# Text excerpt
+++

The grand old Peter Kropotkin. |
I finished Mutual Aid last
night, and found it fascinating. Kropotkin ended the book with a discussion of
the rural and urban mutual aid associations that were growing in his time,
particularly voluntary associations for poverty relief, the resurrection of
communal gardens, farming fields, and meadows, the use of industrial equipment
for agriculture, and the nascent union movement among workers in the cities of
contemporary Europe and North America. But the ideas that I found most
interesting of all, I described mostly in previous posts, and can’t really
think of any way to elaborate them further just now.
Instead, I thought about one rhetorical point that Kropotkin made
throughout the book, his rebuke to the notion that any resource held in common
among a community will be destroyed. This is the tragedy of the commons,
originally described by John Locke and for us, recently described again by
Garrett Hardin. The analysis goes that, because each individual will take the
most immediate material benefit out of any resource (like a farming meadow,
pasture, or fish stock), the actions of all of them without restraint of
property right or police will exhaust and destroy the resource beyond renewal.
Kropotkin says it’s bunk. So do I.
I spoke yesterday about the relatively recent birth of the concept of
the radically individualized person, upon which the argument for private
property by the inevitably tragic nature of the commons depends. It defines
self-interest to be the same as greed, and that the only person whose welfare
any of us would ever really care about is ourselves. Such a social order is
defined by the war of each against all, and the coercive and violent
institutions that keep the peace against the inevitable dissolution of our
society.
The entire argument is flawed because it is an expression of dogma. It
appeals to a notion of the individual that we have all become too accustomed to
thinking is true without actually testing it against the actual behaviour of
people. After all, most of our associations with people around us in our
everyday lives have nothing to do with accumulating personal wealth and power
at their expense. We do our jobs and associate with our friends and neighbours,
and are generally quite kind to each other.
Those who do act in such a way as to ruin common goods and profit at
the expense and suffering of others are rare enough that we can identify them
for what they are and act accordingly. Hobbes and Locke describe radically free
individuals as, essentially, assholes. The vision of humanity that Kropotkin
and I hold focusses more on human kindness and altruism than egoistic,
self-aggrandizing behaviour.
So how do you ground an institutional social order in this
circumstance? The entire Utopias project is ultimately about visions for real
social orders, and eventually aims to offer explicitly what I think is the best
such kind of order, as many political philosophers have done over the years.

+++

# Instruction A
Reproduce the rows below word for word, leaving out the picture lines.

# Dataset entries
+++

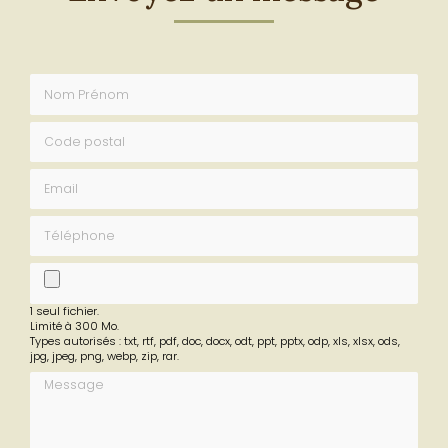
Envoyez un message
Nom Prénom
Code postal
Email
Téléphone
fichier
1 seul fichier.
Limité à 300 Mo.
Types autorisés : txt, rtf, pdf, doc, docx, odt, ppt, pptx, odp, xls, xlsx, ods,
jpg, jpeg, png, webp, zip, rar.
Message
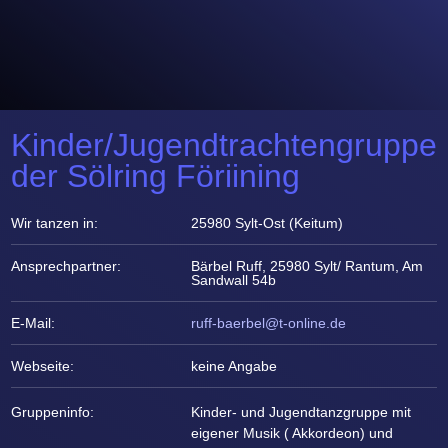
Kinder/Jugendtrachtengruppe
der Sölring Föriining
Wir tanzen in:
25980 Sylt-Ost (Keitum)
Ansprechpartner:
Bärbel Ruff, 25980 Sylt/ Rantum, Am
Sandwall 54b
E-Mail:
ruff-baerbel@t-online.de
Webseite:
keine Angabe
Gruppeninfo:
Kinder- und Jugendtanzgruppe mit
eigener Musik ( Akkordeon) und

+++

# Instruction B
Answer these questions from the post on Kropotkin:
(i) Which book did the writer finish last night?
(ii) Who recently described the tragedy of the commons again?
(iii) What is the name of the project that is about visions for real social orders?

# Output A
Envoyez un message
Nom Prénom
Code postal
Email
Téléphone
fichier
1 seul fichier.
Limité à 300 Mo.
Types autorisés : txt, rtf, pdf, doc, docx, odt, ppt, pptx, odp, xls, xlsx, ods,
jpg, jpeg, png, webp, zip, rar.
Message
Kinder/Jugendtrachtengruppe
der Sölring Föriining
Wir tanzen in:
25980 Sylt-Ost (Keitum)
Ansprechpartner:
Bärbel Ruff, 25980 Sylt/ Rantum, Am
Sandwall 54b
E-Mail:
ruff-baerbel@t-online.de
Webseite:
keine Angabe
Gruppeninfo:
Kinder- und Jugendtanzgruppe mit
eigener Musik ( Akkordeon) und

# Output B
(i) Mutual Aid
(ii) Garrett Hardin
(iii) The Utopias project